PROBLEM TO SOLVE ::
Scan the records for "camera" and copy each line that contains it.
-- DATASET CONTENT follows --
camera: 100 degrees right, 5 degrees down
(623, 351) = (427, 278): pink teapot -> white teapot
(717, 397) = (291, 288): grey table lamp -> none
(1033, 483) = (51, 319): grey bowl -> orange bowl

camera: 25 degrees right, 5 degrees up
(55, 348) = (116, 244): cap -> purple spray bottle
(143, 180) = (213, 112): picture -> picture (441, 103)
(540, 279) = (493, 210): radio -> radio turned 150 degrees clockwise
-- DATASET CONTENT concluded --
-- DATASET CONTENT follows --
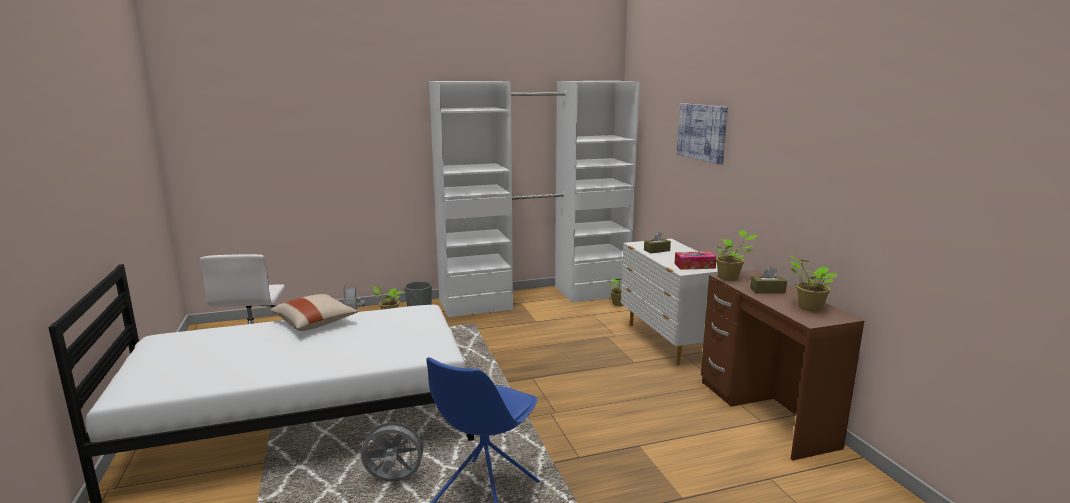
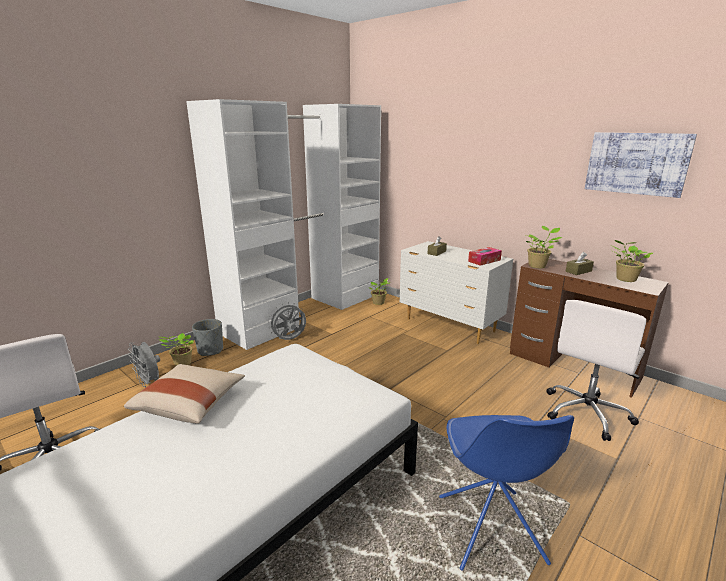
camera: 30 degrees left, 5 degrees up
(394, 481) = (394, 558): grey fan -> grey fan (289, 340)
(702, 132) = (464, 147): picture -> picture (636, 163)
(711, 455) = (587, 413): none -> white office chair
-- DATASET CONTENT concluded --
ANSWER ::
camera: 100 degrees right, 5 degrees down
camera: 25 degrees right, 5 degrees up
camera: 30 degrees left, 5 degrees up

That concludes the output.